Bei den Männern kam’s wenigstens in der Anfangsphase auf Grund des gemeinsamen Laufes mit den Junioren zum vereinsinternen Duell, das nicht ganz unerwartet Felix Plinke im ersten Part für sich entschied. Als dann aber im Mittelteil Philipp Pflieger nach einer Runde ernst machte, war auch hier die Luft raus.
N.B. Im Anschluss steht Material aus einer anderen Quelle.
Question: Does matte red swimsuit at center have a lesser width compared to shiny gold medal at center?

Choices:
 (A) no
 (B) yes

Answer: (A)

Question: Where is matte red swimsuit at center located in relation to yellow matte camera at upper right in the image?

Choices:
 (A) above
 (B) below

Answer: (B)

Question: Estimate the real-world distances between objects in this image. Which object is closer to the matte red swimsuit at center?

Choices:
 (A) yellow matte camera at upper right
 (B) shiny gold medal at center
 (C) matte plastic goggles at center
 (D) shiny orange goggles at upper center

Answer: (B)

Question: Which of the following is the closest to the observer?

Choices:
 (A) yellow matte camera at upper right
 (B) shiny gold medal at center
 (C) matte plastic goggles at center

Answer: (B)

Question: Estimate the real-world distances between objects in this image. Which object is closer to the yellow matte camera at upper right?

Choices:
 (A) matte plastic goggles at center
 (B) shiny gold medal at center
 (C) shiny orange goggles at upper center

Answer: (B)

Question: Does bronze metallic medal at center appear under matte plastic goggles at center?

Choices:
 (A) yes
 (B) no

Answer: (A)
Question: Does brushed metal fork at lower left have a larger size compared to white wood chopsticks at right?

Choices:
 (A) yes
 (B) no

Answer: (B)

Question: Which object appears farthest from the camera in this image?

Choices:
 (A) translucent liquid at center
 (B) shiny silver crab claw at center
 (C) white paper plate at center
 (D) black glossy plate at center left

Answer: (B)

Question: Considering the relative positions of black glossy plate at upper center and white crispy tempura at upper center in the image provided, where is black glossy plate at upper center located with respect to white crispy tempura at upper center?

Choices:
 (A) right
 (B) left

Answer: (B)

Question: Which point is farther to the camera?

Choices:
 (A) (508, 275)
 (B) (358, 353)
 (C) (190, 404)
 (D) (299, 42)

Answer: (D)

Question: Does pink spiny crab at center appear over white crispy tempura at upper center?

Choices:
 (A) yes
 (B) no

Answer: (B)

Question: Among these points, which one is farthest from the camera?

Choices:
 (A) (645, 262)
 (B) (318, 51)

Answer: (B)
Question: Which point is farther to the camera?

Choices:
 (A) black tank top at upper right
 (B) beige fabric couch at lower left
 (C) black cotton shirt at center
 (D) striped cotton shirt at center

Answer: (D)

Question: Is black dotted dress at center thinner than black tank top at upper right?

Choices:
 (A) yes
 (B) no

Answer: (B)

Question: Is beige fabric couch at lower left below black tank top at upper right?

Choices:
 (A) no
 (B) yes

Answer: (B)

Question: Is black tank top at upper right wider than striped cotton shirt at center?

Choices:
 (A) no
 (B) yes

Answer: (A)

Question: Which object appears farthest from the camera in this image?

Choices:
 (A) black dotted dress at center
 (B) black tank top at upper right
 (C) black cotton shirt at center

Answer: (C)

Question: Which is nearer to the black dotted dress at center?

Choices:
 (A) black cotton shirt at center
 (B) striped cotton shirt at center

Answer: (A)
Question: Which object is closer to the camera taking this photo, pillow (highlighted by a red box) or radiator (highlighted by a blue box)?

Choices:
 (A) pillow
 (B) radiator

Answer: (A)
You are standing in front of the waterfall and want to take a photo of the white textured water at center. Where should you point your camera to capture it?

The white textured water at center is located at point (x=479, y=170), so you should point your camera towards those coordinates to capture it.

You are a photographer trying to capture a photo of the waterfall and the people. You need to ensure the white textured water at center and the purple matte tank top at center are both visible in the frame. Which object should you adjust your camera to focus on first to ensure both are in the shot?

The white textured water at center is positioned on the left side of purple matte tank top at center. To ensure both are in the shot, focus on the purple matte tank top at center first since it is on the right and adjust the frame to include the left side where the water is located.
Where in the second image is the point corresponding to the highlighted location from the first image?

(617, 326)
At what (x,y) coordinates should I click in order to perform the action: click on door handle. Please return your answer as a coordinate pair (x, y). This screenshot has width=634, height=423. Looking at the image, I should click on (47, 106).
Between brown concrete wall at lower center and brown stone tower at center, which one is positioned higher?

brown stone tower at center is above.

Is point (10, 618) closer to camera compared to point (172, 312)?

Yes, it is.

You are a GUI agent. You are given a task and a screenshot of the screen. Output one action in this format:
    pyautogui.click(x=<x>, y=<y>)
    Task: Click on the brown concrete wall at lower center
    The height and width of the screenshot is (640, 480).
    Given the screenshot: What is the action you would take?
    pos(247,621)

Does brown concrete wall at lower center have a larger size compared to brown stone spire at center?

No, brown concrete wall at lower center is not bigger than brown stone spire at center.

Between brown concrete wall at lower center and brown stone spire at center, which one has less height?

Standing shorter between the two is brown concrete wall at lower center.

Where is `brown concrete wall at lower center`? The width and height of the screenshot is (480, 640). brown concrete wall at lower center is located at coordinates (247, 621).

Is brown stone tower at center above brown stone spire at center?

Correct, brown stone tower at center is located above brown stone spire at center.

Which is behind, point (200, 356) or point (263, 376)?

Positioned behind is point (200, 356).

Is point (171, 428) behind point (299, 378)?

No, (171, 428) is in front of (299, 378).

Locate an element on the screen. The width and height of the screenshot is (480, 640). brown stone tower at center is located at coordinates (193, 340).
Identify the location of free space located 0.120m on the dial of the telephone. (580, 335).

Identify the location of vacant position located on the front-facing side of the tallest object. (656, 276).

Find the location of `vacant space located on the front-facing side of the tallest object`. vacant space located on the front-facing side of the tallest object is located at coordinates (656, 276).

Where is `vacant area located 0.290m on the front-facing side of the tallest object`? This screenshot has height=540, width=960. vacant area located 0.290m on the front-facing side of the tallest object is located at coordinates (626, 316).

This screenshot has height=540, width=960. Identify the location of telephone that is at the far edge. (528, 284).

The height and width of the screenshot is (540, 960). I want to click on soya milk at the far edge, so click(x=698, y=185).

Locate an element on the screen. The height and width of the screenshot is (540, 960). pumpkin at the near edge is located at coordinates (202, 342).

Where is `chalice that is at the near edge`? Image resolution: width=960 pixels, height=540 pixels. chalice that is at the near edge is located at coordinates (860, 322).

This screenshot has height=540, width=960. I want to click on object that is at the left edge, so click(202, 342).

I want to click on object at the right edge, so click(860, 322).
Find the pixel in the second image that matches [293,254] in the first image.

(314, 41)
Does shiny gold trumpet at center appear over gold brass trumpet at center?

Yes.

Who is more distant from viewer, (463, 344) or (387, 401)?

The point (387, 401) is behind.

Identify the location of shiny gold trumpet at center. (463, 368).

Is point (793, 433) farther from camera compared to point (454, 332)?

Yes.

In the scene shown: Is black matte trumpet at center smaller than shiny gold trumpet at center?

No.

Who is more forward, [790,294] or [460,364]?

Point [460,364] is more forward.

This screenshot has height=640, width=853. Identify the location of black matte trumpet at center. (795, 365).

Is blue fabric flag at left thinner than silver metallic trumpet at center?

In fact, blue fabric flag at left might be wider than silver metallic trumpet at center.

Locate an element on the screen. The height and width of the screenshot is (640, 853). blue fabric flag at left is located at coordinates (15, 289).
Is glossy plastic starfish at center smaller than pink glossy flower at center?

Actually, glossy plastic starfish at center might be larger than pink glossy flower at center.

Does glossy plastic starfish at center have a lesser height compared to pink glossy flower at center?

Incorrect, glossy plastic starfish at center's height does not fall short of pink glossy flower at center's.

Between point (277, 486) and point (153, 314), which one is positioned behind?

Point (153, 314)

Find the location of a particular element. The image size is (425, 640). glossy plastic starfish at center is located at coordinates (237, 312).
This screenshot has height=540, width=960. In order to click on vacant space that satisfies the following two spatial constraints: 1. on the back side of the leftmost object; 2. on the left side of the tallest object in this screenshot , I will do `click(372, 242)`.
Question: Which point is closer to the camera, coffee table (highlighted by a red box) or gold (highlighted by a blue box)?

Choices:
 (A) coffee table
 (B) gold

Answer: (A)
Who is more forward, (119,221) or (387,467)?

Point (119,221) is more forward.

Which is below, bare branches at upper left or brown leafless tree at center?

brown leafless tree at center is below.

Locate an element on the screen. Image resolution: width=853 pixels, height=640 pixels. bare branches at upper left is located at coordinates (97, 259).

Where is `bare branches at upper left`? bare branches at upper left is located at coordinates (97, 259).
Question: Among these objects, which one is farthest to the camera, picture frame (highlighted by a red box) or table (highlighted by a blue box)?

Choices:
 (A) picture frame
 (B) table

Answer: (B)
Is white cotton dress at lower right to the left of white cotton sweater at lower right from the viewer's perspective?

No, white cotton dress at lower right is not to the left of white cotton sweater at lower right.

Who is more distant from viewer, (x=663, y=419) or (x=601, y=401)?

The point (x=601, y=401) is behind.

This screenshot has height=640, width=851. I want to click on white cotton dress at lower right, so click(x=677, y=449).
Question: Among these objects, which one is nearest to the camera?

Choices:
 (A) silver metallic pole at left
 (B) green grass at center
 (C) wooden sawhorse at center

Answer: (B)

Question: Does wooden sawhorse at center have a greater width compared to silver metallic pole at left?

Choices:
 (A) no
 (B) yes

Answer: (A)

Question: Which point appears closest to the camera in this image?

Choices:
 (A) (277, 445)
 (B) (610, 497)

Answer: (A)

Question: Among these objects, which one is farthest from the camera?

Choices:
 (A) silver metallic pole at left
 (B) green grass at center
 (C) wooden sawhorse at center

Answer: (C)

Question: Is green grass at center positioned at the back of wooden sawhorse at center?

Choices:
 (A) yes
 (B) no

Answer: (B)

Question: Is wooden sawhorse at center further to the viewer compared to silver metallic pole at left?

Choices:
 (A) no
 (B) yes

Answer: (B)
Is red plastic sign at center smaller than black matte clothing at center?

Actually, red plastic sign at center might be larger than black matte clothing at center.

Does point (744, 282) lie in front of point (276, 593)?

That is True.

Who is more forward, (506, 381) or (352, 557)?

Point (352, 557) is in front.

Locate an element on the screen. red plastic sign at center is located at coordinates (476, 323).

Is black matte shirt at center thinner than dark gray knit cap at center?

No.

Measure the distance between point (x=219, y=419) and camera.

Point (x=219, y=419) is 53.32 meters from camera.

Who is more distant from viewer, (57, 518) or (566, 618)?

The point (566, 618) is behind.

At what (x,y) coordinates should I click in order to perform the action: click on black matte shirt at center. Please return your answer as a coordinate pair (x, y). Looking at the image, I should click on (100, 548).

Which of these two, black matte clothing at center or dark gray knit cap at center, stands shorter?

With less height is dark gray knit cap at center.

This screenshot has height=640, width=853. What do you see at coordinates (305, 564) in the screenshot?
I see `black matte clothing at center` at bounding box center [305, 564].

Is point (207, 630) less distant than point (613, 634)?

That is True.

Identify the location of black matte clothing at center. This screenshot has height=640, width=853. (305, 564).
Im „Fernduell“ der Schlussläufer schenkten sich zwar Sebastian Zundler und Florian Orth nichts, zu entscheidenden Verschiebungen kam’s aber nicht mehr.

Bei den Männern belegte das Telis-Team 2 mit Jonathan Schaible, Sebastian Reinwand und Gerit Wagner Platz vier (7:52,67) und die Telis-Schülerinnen mit Anne Spickhoff, Franziska Reng bzw. Katharina Baumann schafften mit 7:32,10 Rang fünf, gut fünf Sekunden hinter den neuen Meisterinnen vom TV Bad Kötzting (Mirjam Hofmaier, Lena Fischer, Elisabeth Plötz).